At the same time, while state ACA exchanges offer an alternative to employer-provided plans, the exchange plans remain inferior. Both tiers of insurance are plagued by narrowing provider networks, and ever-rising out of pocket costs – leading millions to forego insurance because it’s too unaffordable, or find themselves stuck with plans they can’t even afford to use. And that’s with the ACA.
In short, the dynamics that make the American health-care system so hostile to women remain largely unscathed after the ACA: the pervasive commodification of healthcare and dependent care in the United States, coupled with employment-based gatekeeping, engineers an impossible bind for women: they face more challenges accessing the health-care system and pay more for their care when they do, out of lower incomes that are further squeezed by child and elder care costs.

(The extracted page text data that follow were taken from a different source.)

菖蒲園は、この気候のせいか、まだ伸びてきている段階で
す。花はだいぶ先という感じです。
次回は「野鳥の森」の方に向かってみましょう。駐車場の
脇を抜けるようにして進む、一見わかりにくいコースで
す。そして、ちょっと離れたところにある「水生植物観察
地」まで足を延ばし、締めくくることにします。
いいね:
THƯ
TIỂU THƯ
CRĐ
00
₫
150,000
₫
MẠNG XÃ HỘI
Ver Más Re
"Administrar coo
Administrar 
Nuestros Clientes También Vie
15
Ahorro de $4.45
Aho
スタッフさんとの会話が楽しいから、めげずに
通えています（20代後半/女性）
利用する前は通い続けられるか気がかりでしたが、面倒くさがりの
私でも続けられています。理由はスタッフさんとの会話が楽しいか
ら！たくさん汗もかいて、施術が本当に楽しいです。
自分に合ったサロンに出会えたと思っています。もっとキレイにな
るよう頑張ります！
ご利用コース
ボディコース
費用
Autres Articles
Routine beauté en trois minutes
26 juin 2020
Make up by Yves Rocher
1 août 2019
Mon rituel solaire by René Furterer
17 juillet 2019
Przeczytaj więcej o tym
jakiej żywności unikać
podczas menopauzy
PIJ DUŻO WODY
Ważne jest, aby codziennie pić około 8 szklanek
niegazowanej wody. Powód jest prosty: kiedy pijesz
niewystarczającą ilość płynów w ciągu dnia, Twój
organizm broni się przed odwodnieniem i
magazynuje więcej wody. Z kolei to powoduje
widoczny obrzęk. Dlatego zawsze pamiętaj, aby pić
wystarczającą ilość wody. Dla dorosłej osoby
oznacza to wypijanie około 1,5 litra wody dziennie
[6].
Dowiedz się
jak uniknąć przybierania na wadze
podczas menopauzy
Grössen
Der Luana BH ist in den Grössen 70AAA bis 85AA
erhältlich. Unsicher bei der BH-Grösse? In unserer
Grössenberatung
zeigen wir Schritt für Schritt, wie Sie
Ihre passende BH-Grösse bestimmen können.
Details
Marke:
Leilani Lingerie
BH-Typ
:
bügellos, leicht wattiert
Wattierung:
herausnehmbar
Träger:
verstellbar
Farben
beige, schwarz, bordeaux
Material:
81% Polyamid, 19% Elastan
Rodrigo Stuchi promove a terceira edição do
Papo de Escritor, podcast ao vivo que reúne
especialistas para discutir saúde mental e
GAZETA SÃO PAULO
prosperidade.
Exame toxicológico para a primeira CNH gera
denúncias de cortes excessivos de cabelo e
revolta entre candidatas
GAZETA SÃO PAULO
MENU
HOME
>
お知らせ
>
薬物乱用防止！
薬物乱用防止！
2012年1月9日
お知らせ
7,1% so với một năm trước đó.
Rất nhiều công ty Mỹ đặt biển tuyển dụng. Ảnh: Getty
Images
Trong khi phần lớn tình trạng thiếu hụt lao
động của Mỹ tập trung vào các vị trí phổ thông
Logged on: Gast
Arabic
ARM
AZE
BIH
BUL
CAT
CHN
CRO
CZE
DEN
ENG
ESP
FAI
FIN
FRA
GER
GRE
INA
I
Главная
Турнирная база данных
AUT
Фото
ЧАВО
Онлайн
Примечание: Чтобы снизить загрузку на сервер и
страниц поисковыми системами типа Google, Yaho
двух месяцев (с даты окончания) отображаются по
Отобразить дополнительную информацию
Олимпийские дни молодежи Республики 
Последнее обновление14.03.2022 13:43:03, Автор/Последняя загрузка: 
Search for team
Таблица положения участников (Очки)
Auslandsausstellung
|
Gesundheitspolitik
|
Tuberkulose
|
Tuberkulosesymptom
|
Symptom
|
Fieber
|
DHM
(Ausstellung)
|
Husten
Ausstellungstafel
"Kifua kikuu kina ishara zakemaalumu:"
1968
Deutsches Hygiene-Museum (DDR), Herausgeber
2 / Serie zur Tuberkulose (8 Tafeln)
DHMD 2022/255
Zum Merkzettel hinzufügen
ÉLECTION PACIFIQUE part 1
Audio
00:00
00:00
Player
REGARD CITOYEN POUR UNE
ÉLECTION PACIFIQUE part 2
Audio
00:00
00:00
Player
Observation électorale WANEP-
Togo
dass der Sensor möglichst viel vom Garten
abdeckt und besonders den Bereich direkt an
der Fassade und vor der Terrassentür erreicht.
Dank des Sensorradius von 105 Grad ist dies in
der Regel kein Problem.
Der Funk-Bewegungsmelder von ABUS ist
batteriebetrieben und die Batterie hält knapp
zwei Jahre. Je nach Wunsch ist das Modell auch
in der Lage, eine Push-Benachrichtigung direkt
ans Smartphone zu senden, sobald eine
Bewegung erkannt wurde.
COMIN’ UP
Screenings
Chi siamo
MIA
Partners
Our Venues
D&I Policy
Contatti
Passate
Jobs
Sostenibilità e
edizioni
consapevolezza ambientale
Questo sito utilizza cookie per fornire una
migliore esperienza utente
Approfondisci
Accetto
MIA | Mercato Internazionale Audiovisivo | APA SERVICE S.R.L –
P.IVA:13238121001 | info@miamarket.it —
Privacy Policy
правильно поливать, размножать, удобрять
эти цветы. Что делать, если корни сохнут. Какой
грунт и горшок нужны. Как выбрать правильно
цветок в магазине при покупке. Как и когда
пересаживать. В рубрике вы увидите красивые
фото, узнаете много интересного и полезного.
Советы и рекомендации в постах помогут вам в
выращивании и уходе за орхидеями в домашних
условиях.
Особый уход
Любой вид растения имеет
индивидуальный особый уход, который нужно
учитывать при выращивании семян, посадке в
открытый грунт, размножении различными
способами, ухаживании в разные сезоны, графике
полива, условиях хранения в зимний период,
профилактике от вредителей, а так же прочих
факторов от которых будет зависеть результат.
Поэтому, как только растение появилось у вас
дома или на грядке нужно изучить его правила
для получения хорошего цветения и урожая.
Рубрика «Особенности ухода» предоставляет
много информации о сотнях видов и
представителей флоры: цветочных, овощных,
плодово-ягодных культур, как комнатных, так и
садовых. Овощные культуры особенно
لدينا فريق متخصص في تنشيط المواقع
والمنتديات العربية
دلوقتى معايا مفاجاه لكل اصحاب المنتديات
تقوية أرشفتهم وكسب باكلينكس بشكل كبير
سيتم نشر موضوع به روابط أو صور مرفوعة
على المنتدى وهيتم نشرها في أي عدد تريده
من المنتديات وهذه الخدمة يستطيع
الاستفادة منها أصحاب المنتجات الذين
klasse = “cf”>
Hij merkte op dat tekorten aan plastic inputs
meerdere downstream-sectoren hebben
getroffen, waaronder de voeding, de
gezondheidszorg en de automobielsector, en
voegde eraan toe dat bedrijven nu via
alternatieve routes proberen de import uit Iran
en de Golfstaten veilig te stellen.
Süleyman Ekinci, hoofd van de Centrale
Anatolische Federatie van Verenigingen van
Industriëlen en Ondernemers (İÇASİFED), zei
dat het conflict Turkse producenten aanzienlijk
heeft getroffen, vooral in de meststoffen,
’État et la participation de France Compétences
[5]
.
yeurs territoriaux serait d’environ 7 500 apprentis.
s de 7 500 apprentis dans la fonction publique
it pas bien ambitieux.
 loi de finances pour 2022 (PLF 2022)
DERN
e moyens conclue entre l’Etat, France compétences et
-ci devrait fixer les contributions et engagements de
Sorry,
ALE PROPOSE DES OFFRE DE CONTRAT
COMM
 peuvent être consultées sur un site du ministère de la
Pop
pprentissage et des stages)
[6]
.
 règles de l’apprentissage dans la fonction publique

By removing power over health care from employers and spouses, and replacing unequal tiers with one unified insurance pool, we could fund our health-care system with progressive taxes. That way, we could guarantee everyone the care they need, and make it free at the point of service. Ability to pay, pre-existing conditions, employment status, and gender would cease to be barriers. Building Medicare for All — with robust guarantees for tougher-to-access services like abortion and gender affirming care — would force American society as a whole to address the care disparities women face.